Rights of the Criminally Accused 

4th Amendment: protects against unreasonable search and seizures  

∙ Requires probable cause  

∙ Warrants are not always required

∙ Exclusionary Rule – Mapp v. Ohio (1961) 

5th Amendment: the right to a grand jury, protects against double jeopardy(a person cannot be subject  for the same offense more than once), self incrimination, and protects eminent domain (private  property cannot be taken for public use without just compensation)  

∙ "I plead the 5th" , witness immunity

∙ Miranda v. Arizona (1966) - suspects must be read their rights

6th Amendment: right to a speedy and public trial, and the right to have the assistance of counsel for his  defense (lawyer/attorney).  

8th Amendment: protects against excessive bail , fines, or cruel and unusual punishment

Privacy Rights 

Controversy of today is about abortion  

∙ Roe v. Wade (1973) 

9th Amendment: protects against certain rights becoming construed to deny or disparage others  retained.  

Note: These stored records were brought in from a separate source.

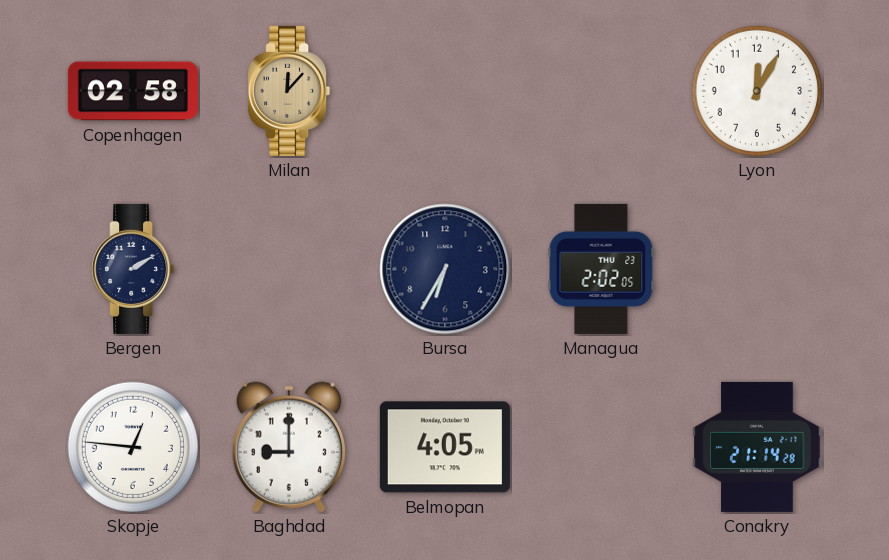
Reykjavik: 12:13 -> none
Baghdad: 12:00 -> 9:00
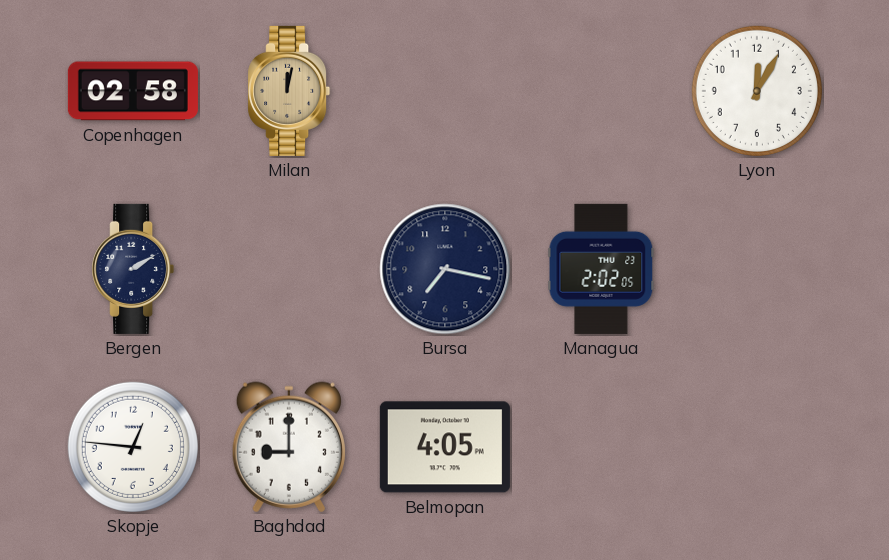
Milan: 12:07 -> 12:02
Bursa: 6:35 -> 7:17
Conakry: 21:14 -> none
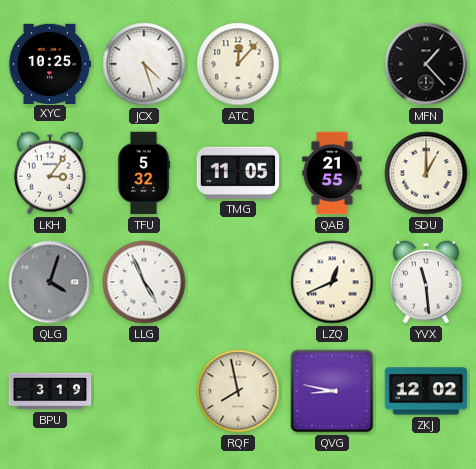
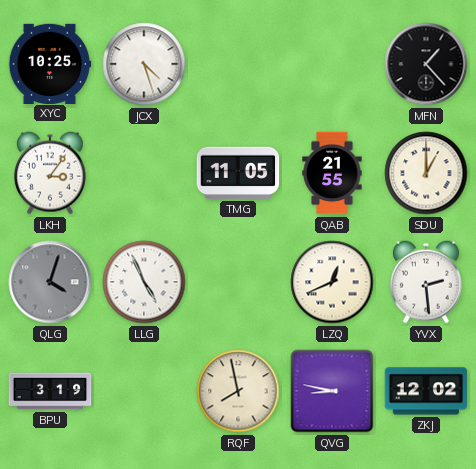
ATC: 12:07 -> none
TFU: 5:32 -> none
YVX: 11:29 -> 2:29
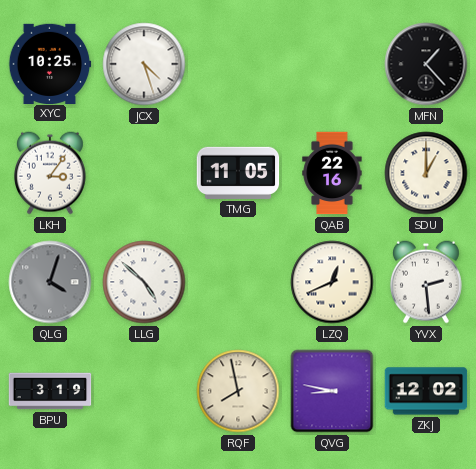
QAB: 21:55 -> 22:16
LLG: 4:56 -> 4:52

∙ Lawrence v. Texas (2003) - Gay Rights

Civil Rights 

*Different from civil liberties as civil rights citizens appealing to the government to protect them from  other citizens, or some aspects of the government itself. *

Equal Rights: the concept of "equal rights" poses complicated legal and policy questions.  Discrimination: the use of any unreasonable or unjust exclusion.  

The use of legal discrimination against blacks and women went on throughout history.  ∙ Scott v. Sanford(1857) 

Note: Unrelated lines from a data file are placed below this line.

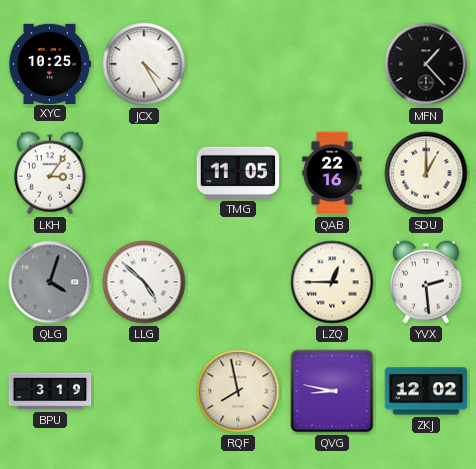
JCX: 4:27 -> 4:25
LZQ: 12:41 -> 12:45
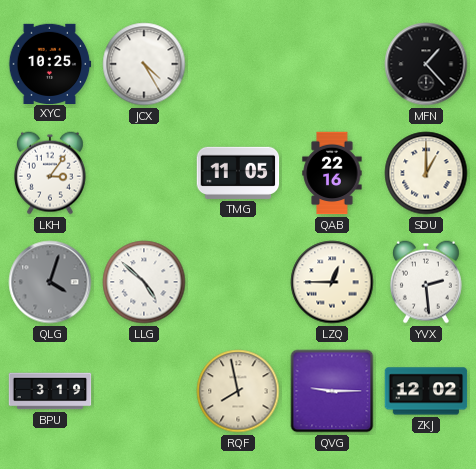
QVG: 8:47 -> 9:15
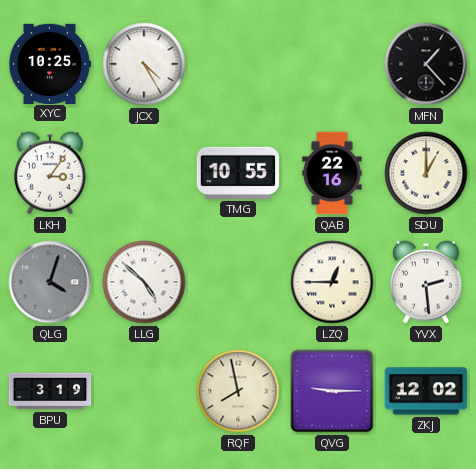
TMG: 11:05 -> 10:55
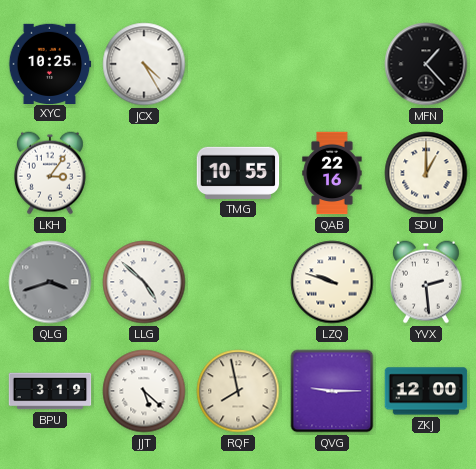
QLG: 4:03 -> 3:42
LZQ: 12:45 -> 9:48
JJT: none -> 5:22
ZKJ: 12:02 -> 12:00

1865-1877 Reconstruction – an effort to improve the post-bellum South

1. Congress passed the reconstruction Act  

2. Established the Freedom's Bureau

3. 13th,14th, & 15th Amendments  

13th Amendment – abolished slavery

14th Amendment- granted citizenship to all people born in the U.S. , including freed  slaves

15th Amendment- guaranteed voting rights for black men

End of Reconstruction- Reconstruction reverses  

After Reconstruction- full citizenship of blacks were shattered

∙ U.S. laissez-faire policy

∙ Plessy v. Ferguson (1896) 

Jim Crow Laws were created which caused mas mob violence, murders, lynching, & second class  citizenship.

Brown v. Board of Education (1954) 

The use of separate but equal became not allowed in public education.  

De jure- means literally by law or legally enforced

De facto- means by fact , where races were still segregated even though the law didn’t require  so.  

Equality through Law 

The Civil Rights Act of 1964 – granted Hispanic Americans and farm workers migrant workers'  rights. Later on in 1924, Native Americans were granted citizenship

The Voting Rights of 1965 – allowed federal agents to oversee voter registration  

Civil Rights : Blacks and Women 

∙ Most rights were mostly limited to white males , but white women had significantly more rights  than black men and black women

∙ "Naked Rights"- white women had rights through their fathers, husbands, or trustees.  

Asian Americans 

∙ 1877- Congress declares Chinese ineligible for citizenship

∙ 1882- Chinese Exclusion Act , Japanese Internment

∙ President's Ronald Reagan and George Bush authorized reparation payments to survivors and  descendants

Disabled Americans 

∙ 1973 Rehabilitation Act – outlawed discrimination against people with disabilities ∙ Americans with Disabilities Act of 1990 – guarantees equal employment, housing, health care,  etc.